You have earlier said that some of the stocks can do a 10 bagger but that there is some risk. With SPWR now have profit do you still see the risk? And do you still see the 10 bagger? Im still holding all my positions, I actually got more.
SPWR almost is a 10 bagger already - it was trading at $3.71 less than one year ago. Right now it has a $3bn market cap, so don't expect it to have a $30bn market cap or $240 share price in the near future. When I was talking about 10 baggers, I mentioned companies such as SOL who had a $250m market cap (now already at $370m) or CSIQ at $500m (now over $610m); these are your potential 5 and 10 baggers.
The biggest risk I saw in solar was that gross margins would continue to be depressed, which would result in net operating losses. Since ASP's have stabilized and are now actually increasing slightly, this risk is slowly going away (unless some other country "pulls a China" and floods the market with solar capacity in the near future). SPWR's results have confirmed this; they have raised gross margin guidance significantly from just two and a half months ago. They lowered GAAP revenue guidance (but kept non-GAAP in tact) and that is why the stock tanked. But manufacturing costs will continue to go down and the company will become even more profitable based on cost reductions alone. They are going to have to make a tough decision on whether to build a new manufacturing facility to increase capacity. I think they should do it since solar demand is growing very rapidly and capacity keeps dwindling down.

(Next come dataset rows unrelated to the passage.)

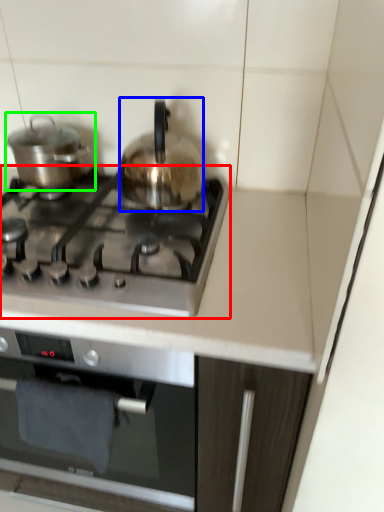
Question: Based on their relative distances, which object is nearer to gas stove (highlighted by a red box)? Choose from kitchen appliance (highlighted by a blue box) and kitchen appliance (highlighted by a green box).

Choices:
 (A) kitchen appliance
 (B) kitchen appliance

Answer: (A)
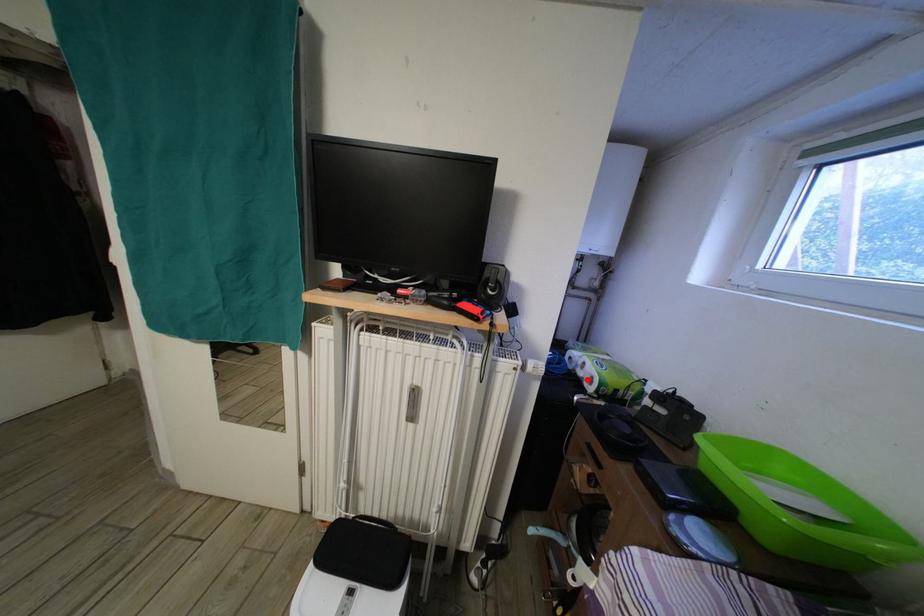
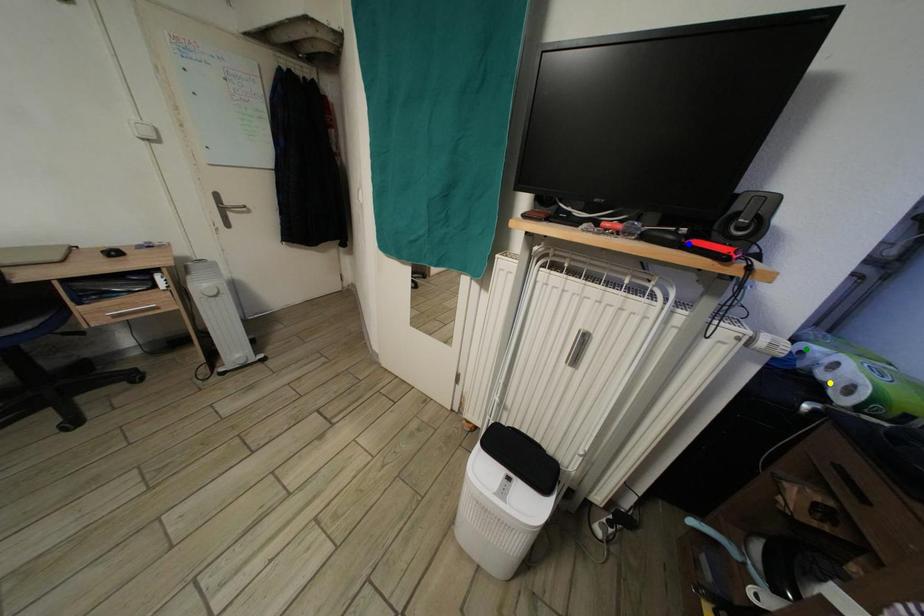
Question: I am providing you with two images of the same scene from different viewpoints. A red point is marked on the first image. You are given multiple points on the second image. Which point in image 2 is actually the same real-world point as the red point in image 1?

Choices:
 (A) green point
 (B) blue point
 (C) yellow point

Answer: (C)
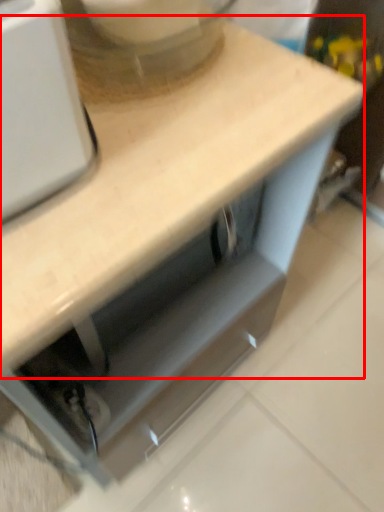
Question: In this image, where is countertop (annotated by the red box) located relative to mixer?

Choices:
 (A) right
 (B) left

Answer: (B)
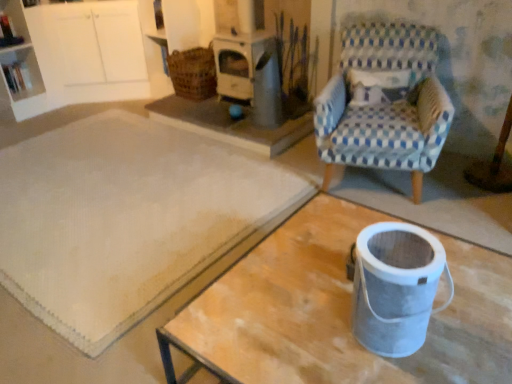
Question: From a real-world perspective, is metallic gray bucket at lower right beneath white plastic shelf at upper left?

Choices:
 (A) yes
 (B) no

Answer: (B)

Question: Is metallic gray bucket at lower right to the right of white plastic shelf at upper left from the viewer's perspective?

Choices:
 (A) yes
 (B) no

Answer: (A)

Question: From the image's perspective, would you say metallic gray bucket at lower right is positioned over white plastic shelf at upper left?

Choices:
 (A) no
 (B) yes

Answer: (A)

Question: Considering the relative sizes of metallic gray bucket at lower right and white plastic shelf at upper left in the image provided, is metallic gray bucket at lower right bigger than white plastic shelf at upper left?

Choices:
 (A) no
 (B) yes

Answer: (B)

Question: Is metallic gray bucket at lower right oriented away from white plastic shelf at upper left?

Choices:
 (A) yes
 (B) no

Answer: (B)

Question: Does metallic gray bucket at lower right have a greater width compared to white plastic shelf at upper left?

Choices:
 (A) yes
 (B) no

Answer: (A)

Question: Is white textured rug at center oriented away from woven brown basket at upper center?

Choices:
 (A) yes
 (B) no

Answer: (B)

Question: Does white textured rug at center have a larger size compared to woven brown basket at upper center?

Choices:
 (A) yes
 (B) no

Answer: (A)

Question: Is white textured rug at center shorter than woven brown basket at upper center?

Choices:
 (A) yes
 (B) no

Answer: (A)

Question: Considering the relative sizes of white textured rug at center and woven brown basket at upper center in the image provided, is white textured rug at center wider than woven brown basket at upper center?

Choices:
 (A) yes
 (B) no

Answer: (A)

Question: Is woven brown basket at upper center inside white textured rug at center?

Choices:
 (A) no
 (B) yes

Answer: (A)

Question: From the image's perspective, is white textured rug at center beneath woven brown basket at upper center?

Choices:
 (A) yes
 (B) no

Answer: (A)

Question: From the image's perspective, is white plastic shelf at upper left located beneath white textured rug at center?

Choices:
 (A) no
 (B) yes

Answer: (A)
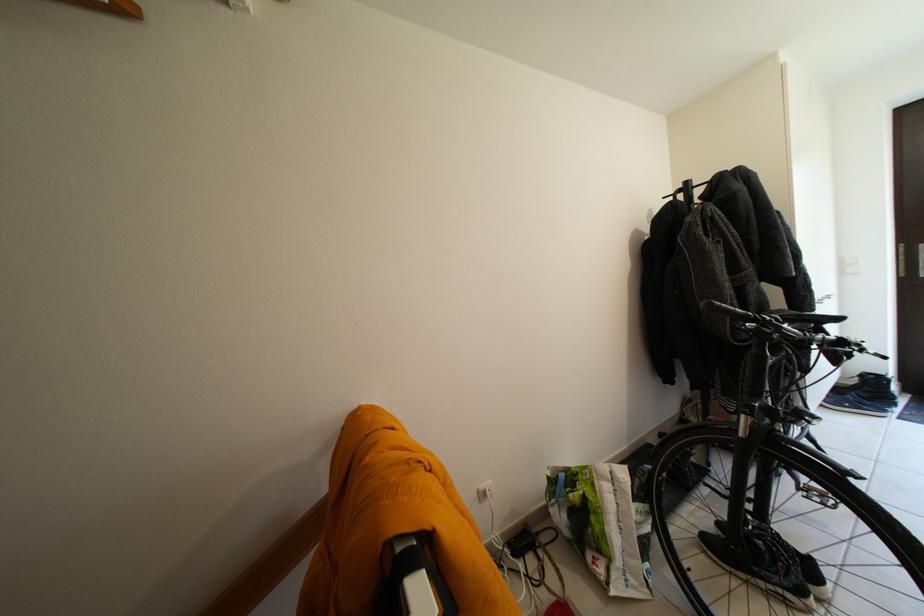
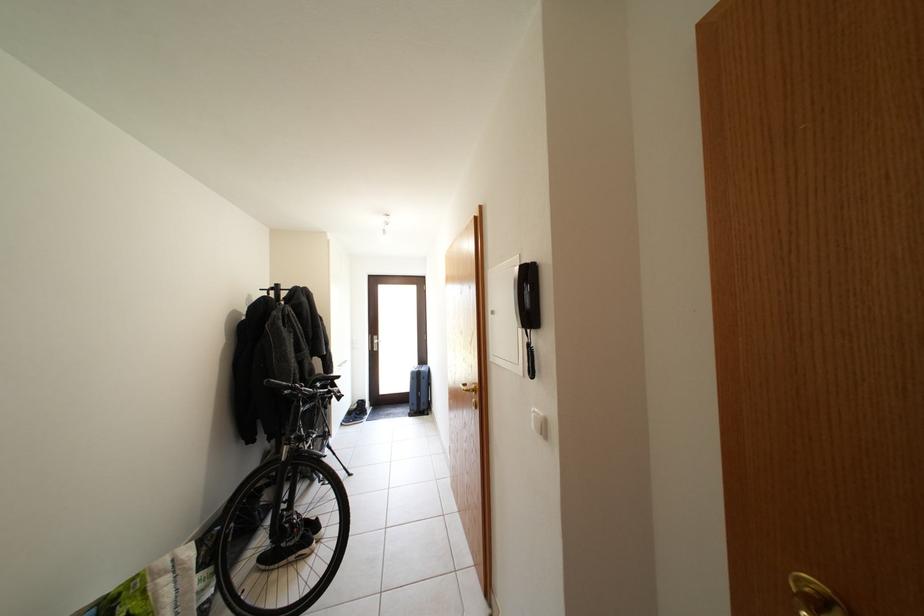
The point at (687, 197) is marked in the first image. Where is the corresponding point in the second image?

(281, 294)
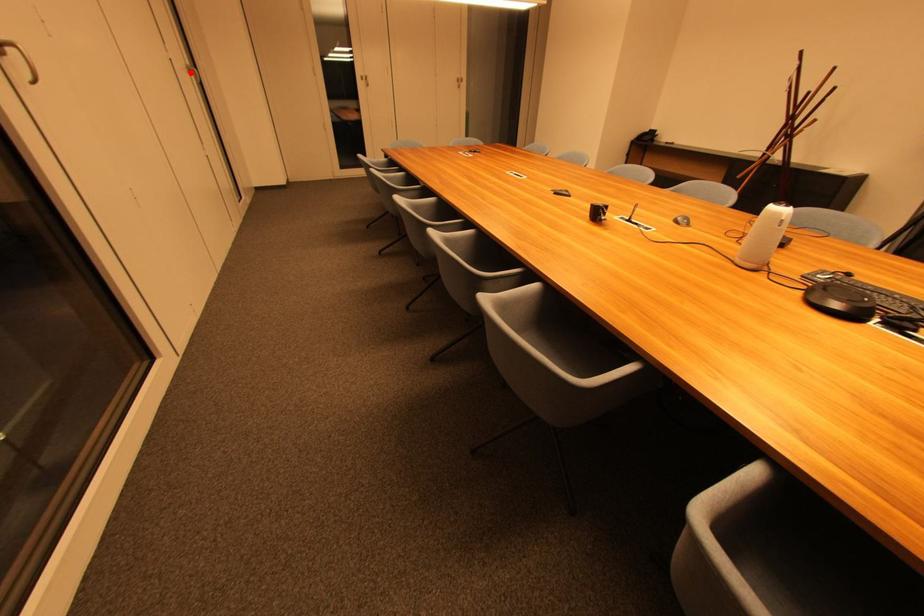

Even without a new manufacturing facility SPWR can continue to grow revenues if it gains traction with it's C7 Trackers. This allows them to get 6x more Watts per panel. An analyst on the call asked a question when we will start seeing some big C7 deals, and the CEO kind of fumbled on that one (although he said that C7 growth should be coming); that is another reason the stock went down. It is worth mentioning though that Apple just announced a 21 MW C7 tracker deal with Sunpower one month ago, so maybe it is a sign of things to come.

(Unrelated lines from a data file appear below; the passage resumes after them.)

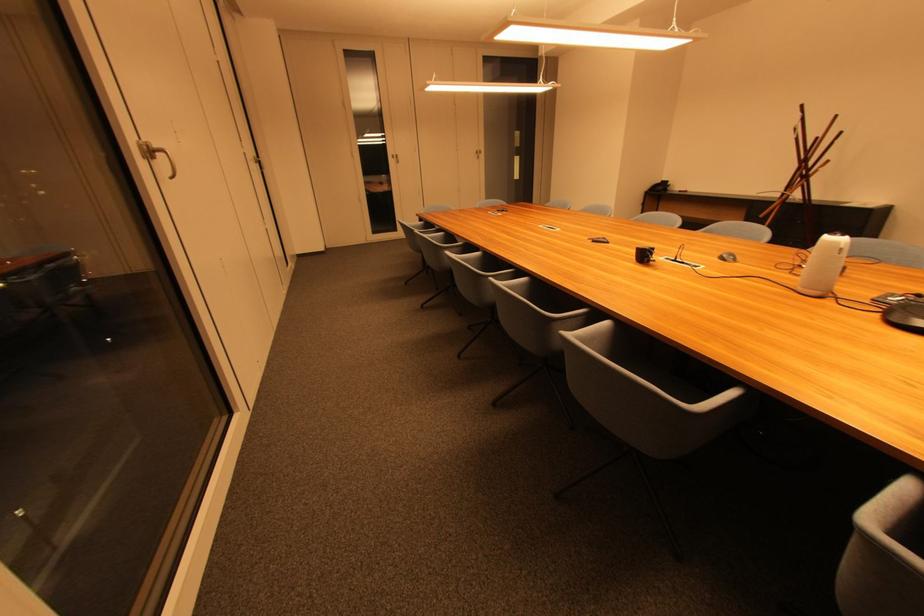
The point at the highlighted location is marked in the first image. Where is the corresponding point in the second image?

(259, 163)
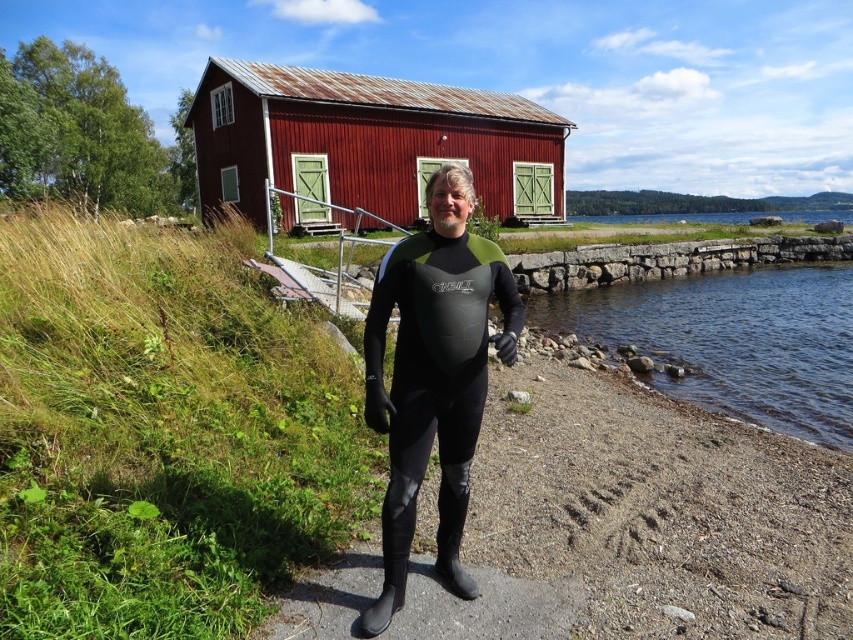
You are a visitor at the lakeside and want to take a photo of the rustic wood hut at center and the clear water at lower right. Which object should you focus on first if you want to capture both in one frame without moving the camera?

You should focus on the rustic wood hut at center first because it is positioned over the clear water at lower right, meaning they are aligned in a way that both can be captured in a single frame by focusing on the hut which is above the water.

You are standing on the gravel path near the water and want to reach the rustic wood hut at center. Which direction should you head relative to the clear water at lower right?

The rustic wood hut at center is to the left of the clear water at lower right, so you should head to the left of the clear water at lower right to reach the rustic wood hut at center.

You are a swimmer preparing to enter the water. You see the black neoprene wetsuit at center and the clear water at lower right. Which one is shorter in height?

The black neoprene wetsuit at center is shorter in height compared to the clear water at lower right.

SPWR is still one of the safest plays in the industry and I expect the stock price to double in the next 1-3 years, based on production cost reductions alone. If the demand remains strong and the company does decide to increase manufacturing capacity, then this company still has a ton of room to grow and the stock plenty of room to run.
As far as multi-baggers go, look no further than Chinese solar companies. CSIQ is planning on returning to profitability for FY13 and SOL might not be too far behind. If these two companies become profitable, then all they need to do is to start trading at 1x Sales to become 3-4 baggers!
But if industry conditions were to decline (I think that only a deep recession could be responsible for such a situation) then both CSIQ and SOL can easily lose 50% off their current share prices. So that is your risk right now, namely macro-economic risk.
Some news on CSIQ this morning - sold five power plants for $277m (up 4% pre-market):
http://finance.yahoo.com/news/concord-green-energy-acquire-five-105500201.html
From the one or two analysts that follow CSIQ, Revenue expectations for FY14 is $2.8bn. If they can turn a 1% net profit margin or $28m in net profit, that equates to ~$0.65. Now if they can squeeze out an additional 2% then we are looking at $2/share in 2014; and probably a $50 share price to go with it.
These solar companies are very higly leveraged and once they become profitable it will only take a little bump in gross margin to yield huge EPS increases (SPWR is a good example). It works both ways though, so their is a ton of risk in these companies. My extensive research has lead me to believe that the scale is tipped in favor of becoming profitable and I am willing to bet (invest) on it.